Why scoliosis occurs in the spine is often a mystery. In fact, the most common form of this disorder is called adolescent idiopathic scoliosis (of unknown cause).
In some people, scoliosis curves can be traced to structural abnormalities, such as incorrectly formed vertebrae or disc derangements. Other times, these curves can be linked to imbalances in the spinal musculature, nervous system disorders or leg length differences.

Chiropractors conduct an Adams test to screen children and adolescents for scoliosis. During this test, a person bends forward to touch their toes and the chiropractor observes the ribs on either side of the spine. If one side of the ribs sits higher than the other, the chiropractor may suspect scoliosis.
Scoliosis is typically classified as mild, moderate, or severe. If the spine is bent less than 20 degrees from vertical it’s considered mild. Moderate scoliosis is measured between 20 and 55 degrees and a severe case is considered a lateral bend of more than 70 degrees.

Can Scoliosis Be Fixed?
For mild scoliosis curves, the patient is usually only monitored for progression. Most people with mild curvatures don’t experience bouts of back pain any more than the normal population. However, if the curve shows signs of rapid progression or increases beyond 30 degrees, treatment is recommended.
In every individual with scoliosis there are bound to be areas of spinal subluxation. This can contribute to spinal pain or nervous system disturbances. Fortunately, chiropractors are specially trained to locate and correct areas of spinal subluxation. If you suspect scoliosis, the first thing you should do is visit your chiropractor. Not only do they work hard to reduce the symptoms caused by altered spinal mechanics, chiropractors do their best to reduce the curve angle. Large studies on the effects of chiropractic for scoliosis have not yet been conducted, but numerous case reports show chiropractic adjustments can significantly reduce the angle of the scoliosis curve. In situations where conservative treatments are ineffective, such that the scoliotic curve continues to progress past 70 degrees, surgical corrections are usually the only remaining choice to prevent the condition from affecting heart and lung function.
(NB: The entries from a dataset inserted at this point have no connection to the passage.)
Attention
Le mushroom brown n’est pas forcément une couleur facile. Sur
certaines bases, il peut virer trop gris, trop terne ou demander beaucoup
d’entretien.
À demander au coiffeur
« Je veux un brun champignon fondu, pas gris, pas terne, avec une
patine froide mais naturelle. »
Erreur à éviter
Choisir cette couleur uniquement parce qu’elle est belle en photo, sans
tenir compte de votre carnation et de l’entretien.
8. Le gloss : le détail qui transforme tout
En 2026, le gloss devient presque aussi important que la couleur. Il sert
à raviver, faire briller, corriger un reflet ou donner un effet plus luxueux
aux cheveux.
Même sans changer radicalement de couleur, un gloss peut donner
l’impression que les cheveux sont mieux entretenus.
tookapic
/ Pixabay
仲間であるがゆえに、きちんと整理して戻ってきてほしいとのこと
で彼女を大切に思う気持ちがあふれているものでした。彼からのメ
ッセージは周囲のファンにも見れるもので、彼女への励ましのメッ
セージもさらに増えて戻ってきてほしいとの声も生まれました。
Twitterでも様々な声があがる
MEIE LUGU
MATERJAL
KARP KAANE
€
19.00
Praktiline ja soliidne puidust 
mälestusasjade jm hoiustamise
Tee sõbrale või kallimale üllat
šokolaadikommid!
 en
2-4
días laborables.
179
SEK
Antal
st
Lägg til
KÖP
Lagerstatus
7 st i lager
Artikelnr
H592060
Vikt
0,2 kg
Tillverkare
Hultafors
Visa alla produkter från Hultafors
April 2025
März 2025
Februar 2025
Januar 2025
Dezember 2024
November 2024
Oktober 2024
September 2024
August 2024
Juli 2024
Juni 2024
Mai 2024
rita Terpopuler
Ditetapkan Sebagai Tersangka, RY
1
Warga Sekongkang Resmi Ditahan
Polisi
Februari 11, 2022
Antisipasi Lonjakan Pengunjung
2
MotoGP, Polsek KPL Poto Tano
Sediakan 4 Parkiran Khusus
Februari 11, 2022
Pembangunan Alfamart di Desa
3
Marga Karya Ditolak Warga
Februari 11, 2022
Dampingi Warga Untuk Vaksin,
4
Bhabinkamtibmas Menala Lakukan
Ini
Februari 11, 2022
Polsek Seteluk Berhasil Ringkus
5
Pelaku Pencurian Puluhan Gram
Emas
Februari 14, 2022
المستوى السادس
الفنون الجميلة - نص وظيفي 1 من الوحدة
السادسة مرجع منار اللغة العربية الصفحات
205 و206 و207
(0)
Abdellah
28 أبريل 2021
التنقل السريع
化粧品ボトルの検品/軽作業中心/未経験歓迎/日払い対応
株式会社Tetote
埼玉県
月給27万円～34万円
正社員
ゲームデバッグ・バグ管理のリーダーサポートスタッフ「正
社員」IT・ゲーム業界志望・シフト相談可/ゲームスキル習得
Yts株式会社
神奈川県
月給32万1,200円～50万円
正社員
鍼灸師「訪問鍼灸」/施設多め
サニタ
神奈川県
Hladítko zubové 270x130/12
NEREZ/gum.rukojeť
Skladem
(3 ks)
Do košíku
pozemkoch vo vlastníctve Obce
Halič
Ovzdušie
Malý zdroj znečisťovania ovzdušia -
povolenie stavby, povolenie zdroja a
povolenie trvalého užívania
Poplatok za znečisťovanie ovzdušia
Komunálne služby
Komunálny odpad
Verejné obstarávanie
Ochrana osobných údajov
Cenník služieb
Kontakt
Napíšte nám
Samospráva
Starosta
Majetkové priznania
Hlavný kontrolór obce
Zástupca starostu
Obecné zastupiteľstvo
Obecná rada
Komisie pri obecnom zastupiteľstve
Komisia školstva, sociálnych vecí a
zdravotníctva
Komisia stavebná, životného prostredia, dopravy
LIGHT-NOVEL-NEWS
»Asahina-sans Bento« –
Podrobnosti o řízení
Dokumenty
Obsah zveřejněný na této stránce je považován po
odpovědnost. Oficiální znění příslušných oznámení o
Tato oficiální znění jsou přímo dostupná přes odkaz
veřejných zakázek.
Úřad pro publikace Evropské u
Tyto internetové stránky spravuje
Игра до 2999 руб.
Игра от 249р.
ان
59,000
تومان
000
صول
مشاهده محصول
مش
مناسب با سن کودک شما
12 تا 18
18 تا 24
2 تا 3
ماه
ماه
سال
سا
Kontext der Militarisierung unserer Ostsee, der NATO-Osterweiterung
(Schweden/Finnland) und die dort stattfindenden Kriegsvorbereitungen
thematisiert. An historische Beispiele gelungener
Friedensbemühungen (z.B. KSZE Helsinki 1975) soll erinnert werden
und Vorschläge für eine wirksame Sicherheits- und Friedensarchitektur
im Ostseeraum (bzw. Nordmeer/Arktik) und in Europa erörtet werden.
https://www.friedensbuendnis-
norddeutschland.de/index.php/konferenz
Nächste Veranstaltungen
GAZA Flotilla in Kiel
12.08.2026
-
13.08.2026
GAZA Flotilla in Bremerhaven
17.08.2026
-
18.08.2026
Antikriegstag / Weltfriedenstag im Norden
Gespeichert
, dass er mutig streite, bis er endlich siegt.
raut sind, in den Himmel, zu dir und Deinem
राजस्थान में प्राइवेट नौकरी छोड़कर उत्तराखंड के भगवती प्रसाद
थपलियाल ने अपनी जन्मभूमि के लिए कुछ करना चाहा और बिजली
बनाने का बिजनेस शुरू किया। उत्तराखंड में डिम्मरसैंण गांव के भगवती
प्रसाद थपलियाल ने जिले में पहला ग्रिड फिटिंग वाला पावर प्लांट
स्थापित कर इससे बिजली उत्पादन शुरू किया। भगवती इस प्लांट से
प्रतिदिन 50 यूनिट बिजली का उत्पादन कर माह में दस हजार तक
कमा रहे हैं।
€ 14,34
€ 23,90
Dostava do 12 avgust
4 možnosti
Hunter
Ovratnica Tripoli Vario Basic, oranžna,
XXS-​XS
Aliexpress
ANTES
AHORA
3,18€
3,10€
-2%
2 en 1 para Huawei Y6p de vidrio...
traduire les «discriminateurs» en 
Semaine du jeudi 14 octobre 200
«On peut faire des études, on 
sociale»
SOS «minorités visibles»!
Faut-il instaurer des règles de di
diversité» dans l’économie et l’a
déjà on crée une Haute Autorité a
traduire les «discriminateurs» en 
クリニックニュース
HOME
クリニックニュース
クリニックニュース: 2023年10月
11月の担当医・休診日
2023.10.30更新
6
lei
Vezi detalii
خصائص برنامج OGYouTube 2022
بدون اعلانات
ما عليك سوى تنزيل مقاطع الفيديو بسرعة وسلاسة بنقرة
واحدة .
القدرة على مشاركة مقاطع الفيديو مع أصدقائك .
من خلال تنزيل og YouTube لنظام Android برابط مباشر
Because of the dangerous nature of a scoliosis curve, parents are advised to watch for signs their child’s spine is starting to bend. The symptoms include uneven hips or shoulders, or the body leaning to one side. If it can be treated early, scoliosis damage may be minimised. Chiropractors are alignment specialists. Be sure to have your child’s spine checked regularly for early identification of abnormal spinal curves.